Pension reforms especially helpful to building trades
Date Posted: July 6 2001
Section 415 of the IRS Code was passed in 1974 to keep top executives and wealthy professionals from receiving lavish pensions.
But like the passage of some other laws, there were unintended consequences. This portion of the tax code had evolved over the last 26 years to the point where it has kept multi-employer plans from paying higher pensions to unionized construction workers - even if a plan was in excellent financial condition.
That all changed last Memorial Day weekend. With the huge tax cut package that was adopted, Congress also passed Section 415 pension reform, which especially helps early retirees not to take a financial penalty. The AFL-CIO Building Trades Department has been pushing for this reform legislation for years.
"This is a great victory for everyone in the building trades who worked so hard for many years," said Building Trades Department President Edward C. Sullivan. "It shows what you can do when you use people power on both sides of the aisle (in Congress)."

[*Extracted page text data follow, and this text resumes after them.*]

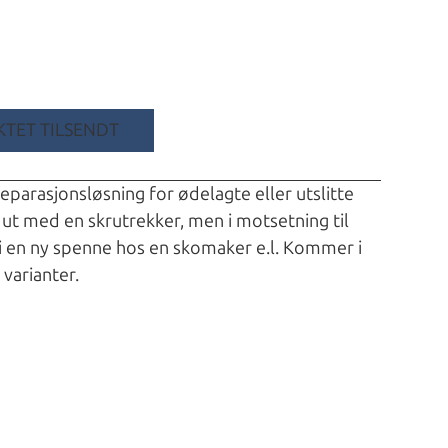
TET TILSENDT
reparasjonsløsning for ødelagte eller utslitte
 ut med en skrutrekker, men i motsetning til
 i en ny spenne hos en skomaker e.l. Kommer i
 varianter.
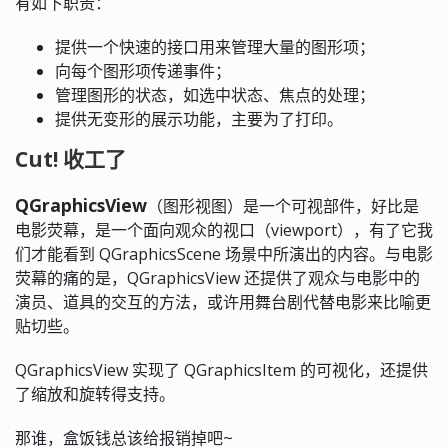
有如下职责：
提供一个快速的接口用来管理大量的图形项；
向每个图形项传递事件；
管理图形的状态，如选中状态、焦点的处理；
提供无变形的展示功能，主要为了打印。
Cut! 收工了
QGraphicsView
（图形视图）是一个可视部件，好比是
电影荧幕，是一个面向观众的视口（viewport），有了它我
们才能看到 QGraphicsScene 场景中所演出的内容。与电影
荧幕的痛的是，QGraphicsView 还提供了观众与电影中的
演员、道具的交互的方法，或许用舞台剧代替电影来比喻更
贴切些。
QGraphicsView 实现了 QGraphicsItem 的可视化，还提供
了缩放和旋转得支持。
那谁，盒饭钱总该给报销掉吧~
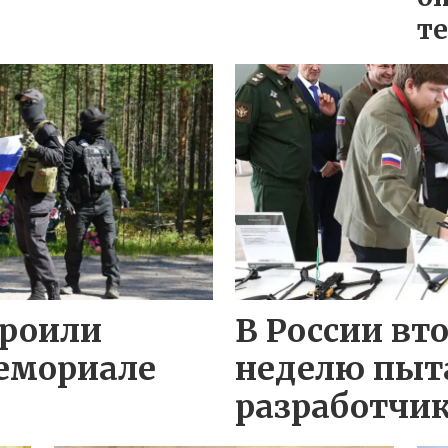
т
троили
В России вто
емориале
неделю пыт
разработчик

According to the Building Trades Department, Section 415 allowed a pension plan to pay an annual pension of no more than $130,000 for someone retiring at age 65. But the limit dropped sharply for early retirees, defined by law as retirement at any age before being fully eligible for full Social Security benefits (age 66 or 67).

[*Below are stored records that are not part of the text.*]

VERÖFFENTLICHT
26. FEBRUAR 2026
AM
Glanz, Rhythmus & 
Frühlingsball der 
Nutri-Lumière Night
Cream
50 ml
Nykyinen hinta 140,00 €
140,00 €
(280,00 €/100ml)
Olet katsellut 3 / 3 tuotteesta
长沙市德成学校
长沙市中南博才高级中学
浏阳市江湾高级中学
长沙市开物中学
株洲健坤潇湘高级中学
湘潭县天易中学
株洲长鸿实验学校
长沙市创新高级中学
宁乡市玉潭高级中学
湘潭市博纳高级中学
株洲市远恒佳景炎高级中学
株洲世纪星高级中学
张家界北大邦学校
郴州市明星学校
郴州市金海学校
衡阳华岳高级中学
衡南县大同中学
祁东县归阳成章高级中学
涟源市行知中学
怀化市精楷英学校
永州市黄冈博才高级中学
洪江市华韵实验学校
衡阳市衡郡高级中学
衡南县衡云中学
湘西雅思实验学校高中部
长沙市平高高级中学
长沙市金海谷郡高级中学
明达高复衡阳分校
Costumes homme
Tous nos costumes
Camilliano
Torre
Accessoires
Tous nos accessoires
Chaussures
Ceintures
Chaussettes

In real terms, that meant that someone retiring at age 50 could receive no more than about $41,000 annually in pension benefits; for workers born in 1955 or later, that amount dropped to about $38,500.Even more workers have pensions cut under the provision of Section 415, which held that the annual pension could not be more than the worker's average pay under the plan over the three highest-paid consecutive years. If a worker's highest-earning years weren't consecutive - common in the boom-and-bust construction industry - the threshold was lowered. The package of the Section 415 pension changes:
- Allows higher early and normal retirement dollar limits. The new limit allows up to $160,000 per year to be paid for eligible retirees at age 62, and $96,000 at age 55. (The changes in the law only allow the higher payment limits - pension plans still have to operate in a fiscally responsible manner).

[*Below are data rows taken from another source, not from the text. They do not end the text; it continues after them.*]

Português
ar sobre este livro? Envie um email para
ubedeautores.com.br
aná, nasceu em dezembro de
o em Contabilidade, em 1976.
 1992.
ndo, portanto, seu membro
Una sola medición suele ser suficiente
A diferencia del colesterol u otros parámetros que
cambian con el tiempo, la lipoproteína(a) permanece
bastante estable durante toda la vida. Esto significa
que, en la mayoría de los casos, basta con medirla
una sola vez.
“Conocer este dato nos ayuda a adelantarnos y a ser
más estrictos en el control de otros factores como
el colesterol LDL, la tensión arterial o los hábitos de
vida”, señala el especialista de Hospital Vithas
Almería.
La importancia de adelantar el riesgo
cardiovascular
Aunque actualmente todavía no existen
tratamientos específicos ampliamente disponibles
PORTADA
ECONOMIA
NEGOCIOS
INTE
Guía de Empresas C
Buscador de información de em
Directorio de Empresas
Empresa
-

- Eliminates the "100 percent of pay limit" for multi-employer pensions. Now in line with government plans, multi-employer plans will be able to pay participants their full pensions - up to the applicable dollar limits - even if the amount is more than their high three-year average pay.
- Helps the long-term finances of apprentices. Under the old law, no more than 25 percent of workers' current pay could be credited each year to the workers' account in a defined contribution plan, creating a problem for apprentices in some trades that have generous annuity fund contributions. This is solved by the new law, which increases the defined contribution 415 limit to 100 percent of pay.
The law takes effect Jan. 1, 2002.
"The immediate effect of the law will depend on how each fund is set up," said George Buhalis, president of Benesys, which acts as fund administrator for numerous Michigan union pension plans.
He said workers who participate in pension plans that don't reduce benefits for early retirees will be particularly aided by the new rules.
"Generally, the people who are really going to benefit are the apprentices and those who are 15 or 20 years away from retirement. Unlike the 1960s, they're already starting with a high contribution rate, and work has been good over the last few years, so those factors, along with the removal of the Section 415 limits, are going to help a lot of people."